The CMB Cold Spot (CMB stands for Cosmic Microwave Background) is a region of space in the direction of the Eridanus constellation that was first discovered in 2004 when scientists began measuring differences in the temperature of our universe's cosmic microwave background — the thermal radiation leftover from the Big Bang.
The region, which might best be described as a bubble of cold space bobbing in the cosmos, is massive. It represents one of the largest structures in the observable universe. And until recently, scientists had no explanation for it.
Of course, there have been no shortage of theories, and as with every great cosmic mystery, many of those theories have been wildly speculative. For instance, some have suggested the region might represent an imprint from a parallel universe, caused by quantum entanglement between the two universes before they were separated by cosmic inflation.
But now an international team of astronomers led by Istvan Szapudi of the Institute for Astronomy at The University of Hawaii at Manoa thinks they may have finally zeroed in on a more sensible answer. They have found evidence for what is known as a "supervoid," an area where the density of galaxies is much lower than usual, that exists between us and the primordial cold spot, reports Discover.

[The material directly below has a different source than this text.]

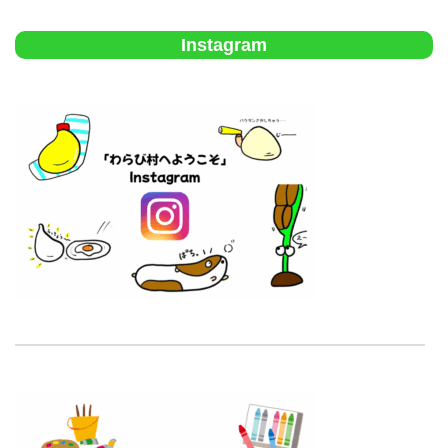
Instagram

To understand how a supervoid might create the cold spot, imagine yourself as a photon from the CMB passing through such a void. Because the universe is constantly expanding, when you exit the void you will have entered into a medium that is less dense than the medium from before the void. Lower density means weaker gravitational pull, which means you won't be able to make up all the energy you lost. Less energy translates to a lower temperature, thus the cold spot.

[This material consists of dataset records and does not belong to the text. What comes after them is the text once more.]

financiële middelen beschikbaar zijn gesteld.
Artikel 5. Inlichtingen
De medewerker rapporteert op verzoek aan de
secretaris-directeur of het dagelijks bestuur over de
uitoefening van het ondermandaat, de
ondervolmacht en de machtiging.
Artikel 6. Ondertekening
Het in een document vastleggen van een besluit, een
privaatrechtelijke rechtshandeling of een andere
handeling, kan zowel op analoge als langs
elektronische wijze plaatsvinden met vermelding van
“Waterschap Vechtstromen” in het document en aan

To confirm the existence of such a supervoid, Szapudi and his team used NASA’s Wide Field Survey Explorer (WISE) and the robotic telescope Pan-STARRS1 to generate a tomographic map of the distribution of galaxies in the cold spot. Sure enough, they found a dip in the numbers, consistent with the presence of a supervoid.
But calling this void "super" might actually be an understatement. To create such a large cold spot, the supervoid has to be even more mammoth. Scientists estimate that it must have stretched 1.8 billion light years across the sky when the universe was 11.1 billion years old, making it the single largest known structure in the universe.
The discovery is exciting, if not mind-bending, but there are still questions to be answered. Measuring things on such a large scale also means that errors are more likely. So more studies must be performed to be certain of the findings. Ultimately, though, the research promises to expand our understanding of voids, and in the process enhance our cosmological theories too.
It just goes to show that when it comes to space, even vast regions of emptiness can still be full of mystery and wonder.